QUOTED TEXT
Response: We acknowledge the Staff’s comment and have revised the prospectus summary to add a concise, bulleted summary of principal risks.

 

U Sources and Uses of Funds for the Business Combination, page 19

 

  7. We note disclosures throughout the prospectus that at the closing, the combined company will use its “best efforts” to pay off IAC’s loans from Polar (approximately $975,000) and Alpha Modus’ loans from Janbella (approximately $1,400,000). Please disclose whether these amounts are reflected in the sources and uses of funds tables on page 19.

 

Response: We acknowledge the Staff’s comment and note that the Sources and Uses tables on pages 19 and 20 of the Amended Registration Statement do not reflect the loan repayment to Polar or the loan repayment to Janbella.

 

Risk Factors, page 27

 

  8. Please revise the introductory language to the risk factors section suggesting that investors perform their own investigation of the business, prospects, financial condition and operating results of Alpha Modus and New IAC after the completion of the business combination. Investors are entitled to rely on the information you provide in the registration statement.

INFORMATION PROVIDED
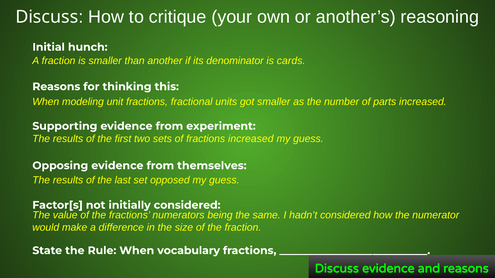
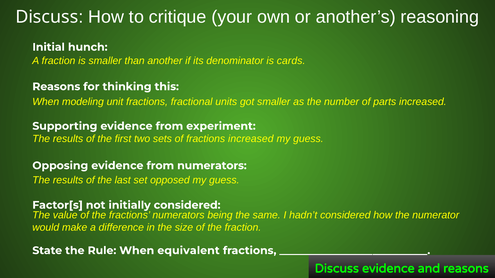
from themselves: themselves -> numerators
vocabulary: vocabulary -> equivalent
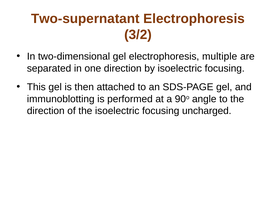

EXERCISE OBJECTIVE
In the comment-and-response text above, why does comment 8 ask for the risk factors' introductory language to be revised? Answer in one to three sentences.

TASK RESULT
The introduction suggests that investors do their own investigation of the business, prospects, financial condition and operating results of Alpha Modus and New IAC after the business combination is completed. Comment 8 asks for this to be revised because investors are entitled to rely on the information provided in the registration statement.